By the way, all explanation past the «are you counting the “rr” as a single r?» is babble.

Lvxferre [he/him]@mander.xyz · 2 个月前

I’d usually say “may he rest in peace”, but he’d probably find it lame and boring, so: may he rest with lots and lots of booze. And cocaine.

Lvxferre [he/him]@mander.xyz · 2 个月前

It’s clearly WIP and currently it sucks. But I’m glad that they’re at least trying to address the problem. In the meantime Google is doing its usual “smear the content on the user’s snout until it swallows.”

Lvxferre [he/him]@mander.xyz · 2 个月前

Ooooo, look at mr. “I’m sane” over here!

I am sane. I SWEAR I AM SANE! /me grabs the kitchen knife CAN’T YOU SEE IT? I’M SANER THAN EVERYONE ELSE HERE!!!

[I couldn’t help but play along with the joke, sorry.]

Lvxferre [he/him]@mander.xyz · edit-2 2 个月前

If the technical boundary collapsed, put a human-made boundary in its place. You have the right to have some peace of mind and quiet; make yourself unavailable for at least a good chunk of the day, and make sure your folks know you’re unavailable. And why.

That’s how I remain sane.

Lvxferre [he/him]@mander.xyz · 2 个月前

Time to cancel my Crunchyroll subscription. Oh wait I don’t have one, I simply torrent my series.

Seriously now. The anime fansubbing scene is one that makes me genuinely happy. It shows me there are plenty amateurs out there that are as good or better than plenty professionals like me.

Lvxferre [he/him]@mander.xyz · 2 个月前

I don’t see what the problem is with using AI for translations. if the translations are good enough and cheap enough, they should be used.

Because machine translations for any large chunk of text are consistently awful: they don’t get references right, they often miss the point of the original utterance, they ignore cultural context, so goes on. It’s like wiping your arse with an old sock - sure, you could do it in a pinch, but you definitively don’t want to do it regularly!

Verbose example, using Portuguese to English

I’ll give you an example, using PT→EN because I don’t speak JP. Let’s say Alice tells Bob “ma’ tu é uma nota de três pila, né?” (literally: “bu[t] you’re a three bucks bill, isn’t it?”) . A human translator will immediately notice a few things:

It’s an informal and regional register. If Alice typically uses this register, it’s part of her characterisation; else, it register shift is noteworthy. Either way, it’s meaningful.
There’s an idiom there; “nota de três pila” (three bucks bill). It conveys some[thing/one] is blatantly false.
There’s a rhetorical question, worded like an accusation.
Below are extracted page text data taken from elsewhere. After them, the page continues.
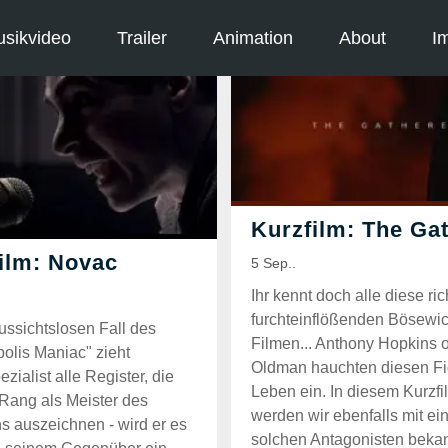
sikvideo
Trailer
Animation
About
I
Ihr kennt doch alle diese ric
furchteinflößenden Bösewic
ussichtslosen Fall des
Filmen... Anthony Hopkins 
olis Maniac" zieht
Oldman hauchten diesen F
zialist alle Register, die
Leben ein. In diesem Kurzfi
Rang als Meister des
werden wir ebenfalls mit e
s auszeichnen - wird er es
solchen Antagonisten beka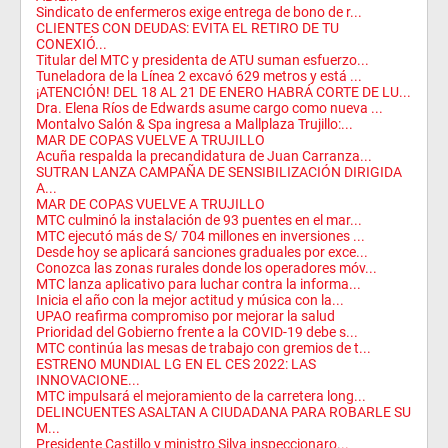
Sindicato de enfermeros exige entrega de bono de r...
CLIENTES CON DEUDAS: EVITA EL RETIRO DE TU
CONEXIÓ...
Titular del MTC y presidenta de ATU suman esfuerzo...
Tuneladora de la Línea 2 excavó 629 metros y está ...
¡ATENCIÓN! DEL 18 AL 21 DE ENERO HABRÁ CORTE DE LU...
Dra. Elena Ríos de Edwards asume cargo como nueva ...
Montalvo Salón & Spa ingresa a Mallplaza Trujillo:...
MAR DE COPAS VUELVE A TRUJILLO
Acuña respalda la precandidatura de Juan Carranza...
SUTRAN LANZA CAMPAÑA DE SENSIBILIZACIÓN DIRIGIDA
A...
MAR DE COPAS VUELVE A TRUJILLO
MTC culminó la instalación de 93 puentes en el mar...
MTC ejecutó más de S/ 704 millones en inversiones ...
Desde hoy se aplicará sanciones graduales por exce...
Conozca las zonas rurales donde los operadores móv...
MTC lanza aplicativo para luchar contra la informa...
Inicia el año con la mejor actitud y música con la...
UPAO reafirma compromiso por mejorar la salud
Prioridad del Gobierno frente a la COVID-19 debe s...
MTC continúa las mesas de trabajo con gremios de t...
ESTRENO MUNDIAL LG EN EL CES 2022: LAS
INNOVACIONE...
MTC impulsará el mejoramiento de la carretera long...
DELINCUENTES ASALTAN A CIUDADANA PARA ROBARLE SU
M...
Presidente Castillo y ministro Silva inspeccionaro...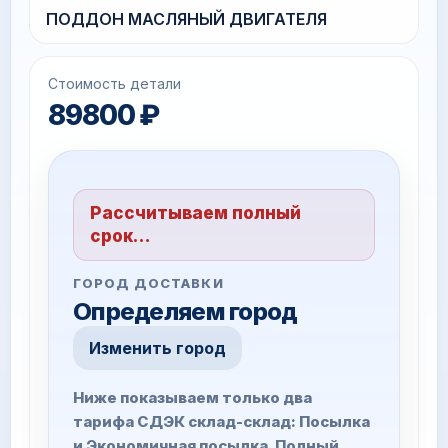
ПОДДОН МАСЛЯНЫЙ ДВИГАТЕЛЯ
Стоимость детали
89800 ₽
Рассчитываем полный
срок…
ГОРОД ДОСТАВКИ
Определяем город
Изменить город
Ниже показываем только два
тарифа СДЭК склад-склад: Посылка
и Экономичная посылка. Полный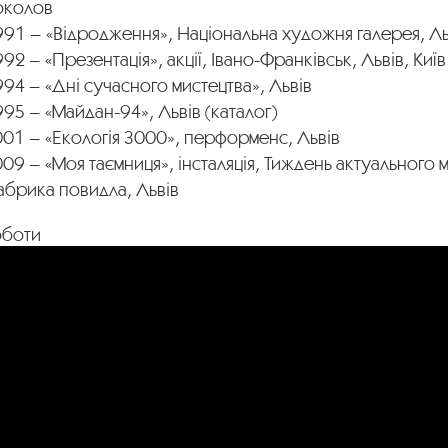
околов
91 – «Відродження», Національна художня галерея, Льв
92 – «Презентація», акції, Івано-Франківськ, Львів, Київ
94 – «Дні сучасного мистецтва», Львів
95 – «Майдан-94», Львів (каталог)
01 – «Екологія 3000», перформенс, Львів
09 – «Моя таємниця», інсталяція, Тиждень актуального 
абрика повидла, Львів
оботи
The scene dictates how it should be interpreted.

So depending on the context, the translator might translate this as “ain’t ya full of shit…”, or perhaps “wow, you’re as fake as Monopoly money, arentcha?”. Now, check how chatbots do it:

GPT-4o mini: “But you’re a three-buck note, right?”
Llama 4 Scout: “But you are a three-dollar bill, aren’t you?”; or “You’re a three-dollar bill, right?” (it offers both alternatives)

Both miss the mark. If you talk about three dollar bills in English, lots of people associate it with gay people, creating an association that simply does not exist in the original. The extremely informal and regional register is gone, as well as the accusatory tone.

With Claude shitting this pile of idiocy, that I had to screenshot because otherwise people wouldn’t believe me:

[This is wrong on so many levels I don’t… I don’t even…]

This is what you get for AI translations between two IE languages in the same Sprachbund, that’ll often do things in a similar way. It gets way worse for Japanese → English - because they’re languages from different families, different cultures, that didn’t historically interact that much. It’s like the dumb shit above, multiplied by ten.

If they’re not good enough, another business can offer better translations as a differentiator.

That “business” is called watching pirated anime with fan subs, made by people who genuinely enjoy anime and want others to enjoy it too.